Too many Israelis treat the Palestinian struggle for freedom like a series of boxing matches in which we can always win by a knockout. That’s all the prisoners’ strike is to them

By Amira Hass May 10, 2017 | 12:40 AM

Public Security Minister Gilad Erdan managed to surprise us again. He descended even below his usual low level (“arson campaign,” “terror attack at Umm al-Hiran”), and down there he drags along everyone who like him takes pleasure in the trick. It’s crowded down there, with Israelis who treat the Palestinian struggle for freedom like a series of boxing matches in which we can always win by a knockout, so why worry when we can brag?

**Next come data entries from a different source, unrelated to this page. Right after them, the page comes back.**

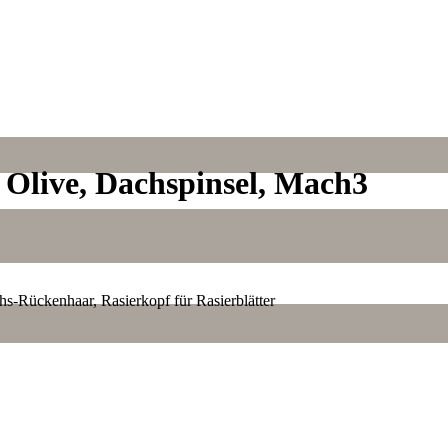
, Olive, Dachspinsel, Mach3
chs-Rückenhaar, Rasierkopf für Rasierblätter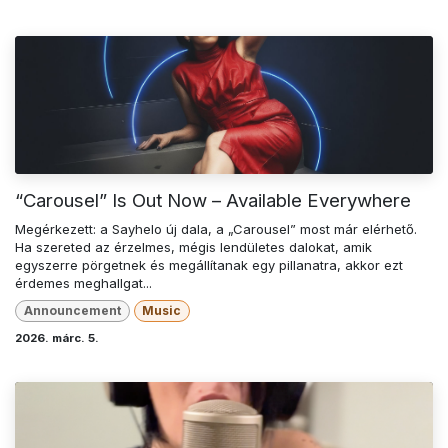
“Carousel” Is Out Now – Available Everywhere
Megérkezett: a Sayhelo új dala, a „Carousel” most már elérhető.
Ha szereted az érzelmes, mégis lendületes dalokat, amik
egyszerre pörgetnek és megállítanak egy pillanatra, akkor ezt
érdemes meghallgat...
Announcement
Music
2026. márc. 5.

Erdan knows his people. The prisoners’ strike failed to permeate Israeli society and create a minimal understanding of rights such as a phone call (monitored and listened in on) of a Palestinian prisoner with his family, and regular family visits.

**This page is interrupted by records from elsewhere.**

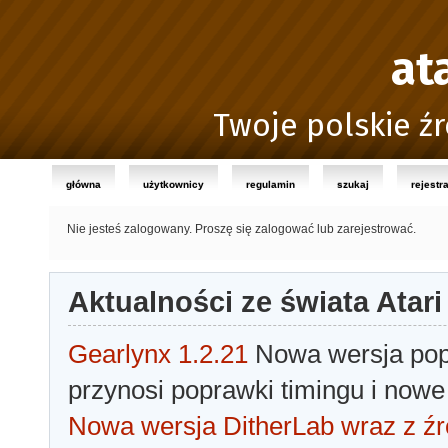
at
Twoje polskie źr
główna
użytkownicy
regulamin
szukaj
rejestr
Nie jesteś zalogowany.
Proszę się zalogować lub zarejestrować.
Aktualności ze świata Atari
Gearlynx 1.2.21
Nowa wersja popu
przynosi poprawki timingu i nowe
Nowa wersja DitherLab wraz z źr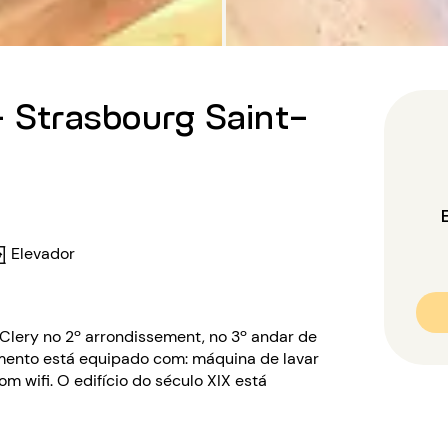
- Strasbourg Saint-
Elevador
 Clery no 2º arrondissement, no 3º andar de
amento está equipado com: máquina de lavar
om wifi. O edifício do século XIX está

This hunger strike, like its predecessors, didn’t rouse senior figures in university and college law faculties from the comfort of their positions. It didn’t make them remember that administrative detention as it is practiced in Israel – wholesale detention of unlimited duration without even the semblance of a military trial – is illegal. It didn’t stir sociologists, psychologists and psychiatrists (except for the usual suspects on the left) – to warn loudly about what breaking the strike would do, like the other Israeli acts of oppression, to the collective Israeli character and to each oppressor individually.

It’s doubtful that Israeli history teachers took advantage of the strike to teach about the struggles of other peoples, near and far, for freedom and independence, even when they involved violent, bloody acts (which are always a weak response to the bloody violence of the oppressor). That didn’t obliterate their just cause. Algeria, for example.

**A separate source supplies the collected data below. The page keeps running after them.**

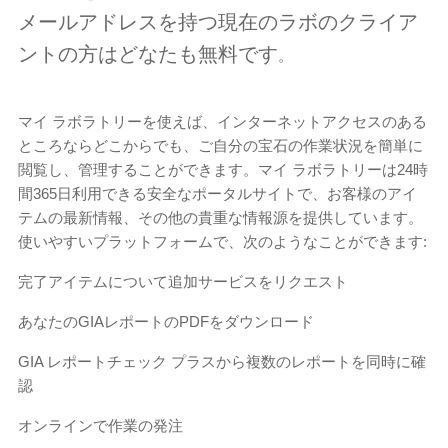
メールアドレスを持つ現在のラボのクライア
ントの方はどなたも無料です
。
マイ ラボラトリーを使えば、インターネットアクセスのある
ところならどこからでも、ご自分の宝石の作業状況を簡単に
閲覧し、管理することができます。マイ ラボラトリーは24時
間365日利用できる安全なポータルサイトで、お客様のアイ
テムの最新情報、その他の貴重な情報源を提供しています。
使いやすいプラットフォームで、次のようなことができます:
完了アイテムについて追加サービスをリクエスト
あなたのGIAレポートのPDFをダウンロード
GIA レポートチェック プラスから複数のレポートを同時に確
認
オンラインで作業の発注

And this is the place to recall once again. The deputy head of the prison service is Ilan Malka, who headed the Givati Brigade in the assault on Gaza in 2009 and ordered missiles fired at a house full of civilians from the Samouni family. His soldiers themselves had ordered those civilians to gather in that house as a safe place and marched them to it. That assault alone killed 21 people − older people, women and children, fathers and young men just starting out in life. Many more were wounded, and all the rest continue to live in trauma.

It’s that cheap trick by Erdan and the prison service that shows how panicked they are by the strength of the strike. An almost unexpected strength, in fact, considering the deep internal Palestinian rifts. All the Israeli propaganda (hasbara) weapons against the strikers were to no avail. The strike became a unifying factor, even if only for a little while. And abroad as well, it provided another opportunity for solidarity campaigns in England, Scotland, Italy and France.

It obligated the Palestinian Authority to skirt the attempt, before it was too late, to lock it into “stopping salary payments to terrorists.” It extracted from Ismail Haniyeh and the other Hamas leaders declarations of support, even though the strike’s organizers are their rivals in Fatah. Even skeptics about the strike’s motives couldn’t but be amazed at the strikers’ determination. Even if they all took a bite of potato secretly, or put an eighth of a teaspoon of salt in their water, they were still starving themselves and consciously exposing themselves to the prison service’s cruel punishments.

For example, “transfers” from one prison to another. Every such transfer is physical and mental torture even when the prisoners are not on a hunger strike. The strikers are placed in isolation, their few personal belongings are taken from them. This severance from the world – even more than usual – can also break people. The complete cancellation of family visits is especially painful. High fines (that go to the treasury of the Jewish state) are imposed on the strikers. The families’ terrible worries about their sons only increase.

And so, a willingness to enter such a battle with a clear head is enough for a society to recognize its prisoners as heroes and the strike as another important political step on the road of a people thirsting for freedom.